E, devletin televizyonları dâhil zaten bir ambargo var, bir de afiş, pankart astırmazsan ne anlama gelir? Kokmak anlamına gelir.

6''lı Masa, şikâyetlerin aksine, parlamenter sistemden korkulmayacağının ve koalisyonların kötü olmayacağının en iyi örneğini yaparak yaşayarak vermekte. Türkiye geçmişte, çabuk yıkılan ve hükümet krizlerine neden olan koalisyonlar dönemi yaşadı. Haliyle bu dönemi hatırlayanlar, "Gene mi aynısı olacak" diye, Tek adam yönetimine, "istikrarlı" sanarak sıcak bakıyor.

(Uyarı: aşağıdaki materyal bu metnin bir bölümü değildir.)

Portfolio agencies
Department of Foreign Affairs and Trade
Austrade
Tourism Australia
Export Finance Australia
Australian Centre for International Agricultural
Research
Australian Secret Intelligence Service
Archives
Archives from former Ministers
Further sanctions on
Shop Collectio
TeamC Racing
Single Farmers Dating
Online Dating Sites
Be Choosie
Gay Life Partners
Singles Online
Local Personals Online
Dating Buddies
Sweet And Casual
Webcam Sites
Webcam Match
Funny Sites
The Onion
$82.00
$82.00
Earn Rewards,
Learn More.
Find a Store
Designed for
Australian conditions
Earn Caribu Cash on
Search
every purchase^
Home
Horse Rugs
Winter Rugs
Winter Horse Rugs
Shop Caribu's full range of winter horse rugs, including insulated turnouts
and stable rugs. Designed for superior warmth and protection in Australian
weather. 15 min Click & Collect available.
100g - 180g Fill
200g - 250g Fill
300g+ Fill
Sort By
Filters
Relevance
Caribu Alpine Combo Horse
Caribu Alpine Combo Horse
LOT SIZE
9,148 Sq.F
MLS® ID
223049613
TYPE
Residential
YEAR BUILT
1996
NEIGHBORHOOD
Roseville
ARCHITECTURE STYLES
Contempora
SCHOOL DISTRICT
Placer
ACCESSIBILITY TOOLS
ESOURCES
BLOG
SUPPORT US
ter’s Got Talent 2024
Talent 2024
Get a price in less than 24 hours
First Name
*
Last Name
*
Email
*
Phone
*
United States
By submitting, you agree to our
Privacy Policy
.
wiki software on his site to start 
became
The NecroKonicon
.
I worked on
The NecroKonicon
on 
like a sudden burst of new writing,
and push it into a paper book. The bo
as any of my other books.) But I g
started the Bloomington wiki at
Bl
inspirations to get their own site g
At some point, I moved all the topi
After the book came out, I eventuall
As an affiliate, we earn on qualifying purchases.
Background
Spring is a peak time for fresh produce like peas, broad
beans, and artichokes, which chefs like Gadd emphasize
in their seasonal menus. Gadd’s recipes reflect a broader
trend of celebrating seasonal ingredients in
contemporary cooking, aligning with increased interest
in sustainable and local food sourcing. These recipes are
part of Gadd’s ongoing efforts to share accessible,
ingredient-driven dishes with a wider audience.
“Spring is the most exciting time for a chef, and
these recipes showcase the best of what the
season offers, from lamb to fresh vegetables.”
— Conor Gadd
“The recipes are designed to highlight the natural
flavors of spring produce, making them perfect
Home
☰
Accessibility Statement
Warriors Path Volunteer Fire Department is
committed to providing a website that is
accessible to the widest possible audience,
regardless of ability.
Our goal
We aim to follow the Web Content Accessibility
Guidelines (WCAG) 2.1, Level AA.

Hâlbuki istikrarlı sanılan iktidar sürecinin, en büyük istikrarsızlık olduğunu yaşadığımız ekonomiden biliyoruz.

Türkiye, tarihinde görmediği en büyük enflasyon ve yoksullaşma ile karşı karşıya.

Türkiye, döviz üzerinden en büyük borçlanma ve faiz verme sürecini yaşıyor.

Türkiye, kara para aklamakla suçlanıyor ve OECD raporlarına göre gri listede.

Türkiye, parlamenter sistemde ne kazandıysa, Partili Cumhurbaşkanlığı sistemine girdikten sonra bunların hemen hepsini kayıp etmiş bir ülke olarak varlığını sürdürüyor. Millî gelir 12-12,5 milyon dolara çıkmışken, 7-8 milyon dolara geriledi. Ekonomide, dünyanın ilk 20''sindeyken, şimdi 22''sine düştük. Kısaca ilerlemek yerine geriliyoruz.

Partili cumhurbaşkanlığı, demokrasi yerine otoriterliği getirdi.

Hak aramayı zorlaştırdı.

Demokratik hakları, anayasal güvenceleri kayıp etme noktasına geldik. Yürüyen öğretmen, evi yıkılan halk, arazisine mahkeme kararı olmasına rağmen iş makineleriyle girilen insanlar, kendini savunamaz oldu. Karşılarına polis ve jandarmayı diken iktidar, devlet gücünü pek çok kere yasaları hiçe sayarak uygulamaktan çekinmiyor.

Zeytin ağaçları bile yönetimden rahatsız.

İktidara yakın müteahhitlerin çoğu, yüksek gelirler elde etmelerine rağmen vergi ödemekten muaf tutuluyor. Vergi adaletsizliği, vergi yükümlülüğü, dolaylı vergilerle halka, gelir vergisiyle çalışanların üzerine yüklenmiş durumda.

İşte bu ve çok daha köklü ve derin sorunlar, Türkiye''yi çöküşe doğru götürmekte. Siyasal istikrar, tek başına, otoriter bir güce dönüştüğünde toplum katmanlarında derin yıkımlara neden oluyor. Bunu, Partili Cumhurbaşkanlığı sistemiyle birlikte yaşayarak görmekteyiz.

İşte bu sebeple Türkiye''yi düzlüğe çıkaracak, "oh be" dedirtecek siyaset adamlarına ihtiyaç vardı. O ihtiyacı, 6 siyasi parti bir araya gelerek, hem tartışıyor ve hem de komisyonlar marifetiyle çözüm üreterek ülkenin geleceğine umut olacak çalışmalarla karşılamağa çabalıyor.

Geçtiğimiz günlerde 8 saat süren liderler toplantısı ve alınan kararlar, sürdürülen istikrarlı çaba, alt komisyonlarda oluşturulan çözüm odaklı tartışmalar, kim ne derse desin, geleceğimiz adına umut verici, şişirme olmayan, üzerinde düşünülmüş, emek harcanmış görüşler olarak karşımıza çıkacaktır.

Başardıklarında, başta yolsuzluklar olmak üzere çok şey duyup göreceğiz.